• Статья
··········

Пушкин и Барри Корнуолл

Отечественная литература о Пушкине поистине необъятна. Работы о нем написаны с разных позиций, и их достоинства весьма неравноценны. Некоторые сочинения Пушкина до сих подвергаются тенденциозному истолкованию (в том числе стихотворения «Поэт и толпа», «Друзьям», «Клеветникам России», «Бородинская годовщина») в других критики и литературоведы не видят или не хотят видеть иронию и пародийность (например, в оде «Вольность» — явной пародии на одноименную радищевскую оду). По идеологическим соображениям замалчивается «История Пугачева» (или «История Пугачевского бунта»), не оставляющая камня на камне от застарелого мифа о том, будто Пугачев в «Капитанской дочке» — этакий положительный герой и народный заступник. По тем же причинам в большинстве источников даже не упоминаются статьи «Александр Радищев» и «Путешествие из Москвы в Петербург».
И уж почти совсем не изучен такой аспект пушкинского творчества, как поэтический перевод.
В качестве примера рассмотрим известнейшее стихотворение, озаглавленное «Из Barry Cornwall», положенное на музыку П. П. Булаховым. С текстом Пушкин ознакомился, вероятно, по вышедшему в 1829 г. сборнику четырех английских поэтов: “Poetical Works of Milman, Bowles, Wilson and Barry Cornwall”. Скажем прямо: если бы не пушкинский перевод, никто бы в нашей стране о нем бы и не вспомнил. Вряд ли он пользуется популярностью и в современной Англии.
Жизнь этого поэта и драматурга внешними событиями не богата. Барри Корнуолл (устаревший вариант русской транслитерации — Корнуэль — это псевдоним Брайана Уолтера Проктера (Bryan Waller Procter). Родился он 21 ноября 1787 г. в графстве Йоркшир. Отец у него был небогатым фермером. Переехав в Лондон, он получил там образование в одной из частных школ, некоторое время служил адвокатом, а затем три десятка лет возглавлял дом умалишенных. Был, между прочим, хотя и не коротко, знаком с лордом Байроном и Томасом Муром (автором общеизвестного «Вечернего звона»). Его долгая жизнь завершилась 5 октября 1874 г. Поэт слыл добродушным, незлобивым человеком и примерным семьянином — семье в последние годы он уделял несравненно больше внимания, нежели литературе. Дочь поэта Аделаида Анна Проктер (Adelaide Anne Procter, 1825 — 1864) тоже, по примеру отца, сочиняла стихи и приобрела определенную известность у себя на родине, переиздав несколько раз книгу «Legends and Lyrics», однако, по всеобщему мнению, обладала гораздо более скромным талантом.
Энциклопедический словарь Брокгауза и Ефрона так характеризует творчество Барри Корнуолла: «Поэтический талант П<роктера>, не отличаясь яркой оригинальностью, весьма замечателен по задушевности и искренности. В его лирике, так же как в драме, отражаются разнообразные литературные течения, настроения и формы, менявшиеся в Англии в конце XVIII и в течение первой половины XIX века. <…> Стихотворения П<роктера> выдаются простотой формы и чувств, хотя не отличаются высокими литературными достоинствами». [8].

··········

• Исходные данные
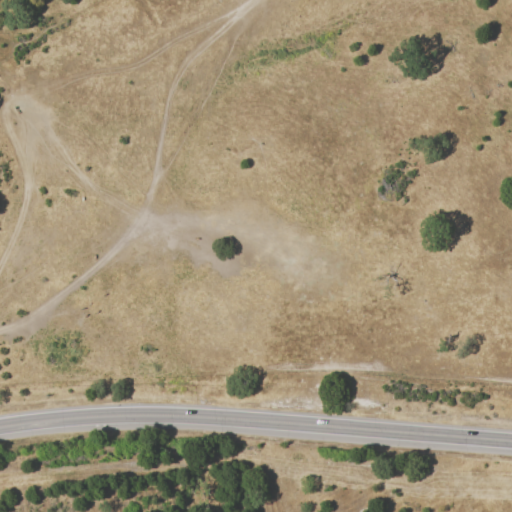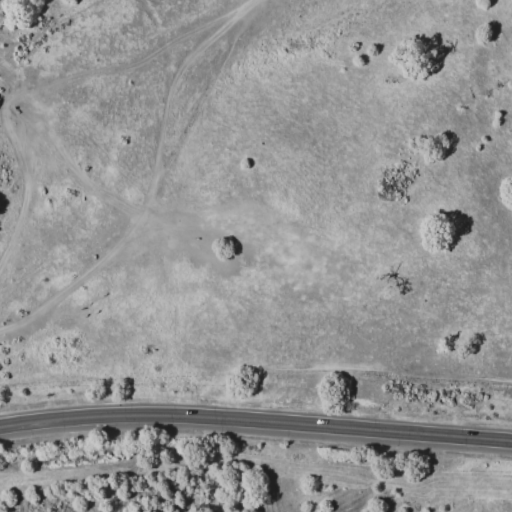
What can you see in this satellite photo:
road: (255, 421)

··········

• Задание 1
Кто, согласно статье, положил на музыку стихотворение «Из Barry Cornwall»?
• Задание 2
Воспроизведите дословно фрагмент статьи, начиная со слов «И уж почти совсем» и вплоть до слов «в современной Англии.».
Отвечайте, опираясь только на статью.

• Решение 1
П. П. Булахов.

• Решение 2
И уж почти совсем не изучен такой аспект пушкинского творчества, как поэтический перевод.
В качестве примера рассмотрим известнейшее стихотворение, озаглавленное «Из Barry Cornwall», положенное на музыку П. П. Булаховым. С текстом Пушкин ознакомился, вероятно, по вышедшему в 1829 г. сборнику четырех английских поэтов: “Poetical Works of Milman, Bowles, Wilson and Barry Cornwall”. Скажем прямо: если бы не пушкинский перевод, никто бы в нашей стране о нем бы и не вспомнил. Вряд ли он пользуется популярностью и в современной Англии.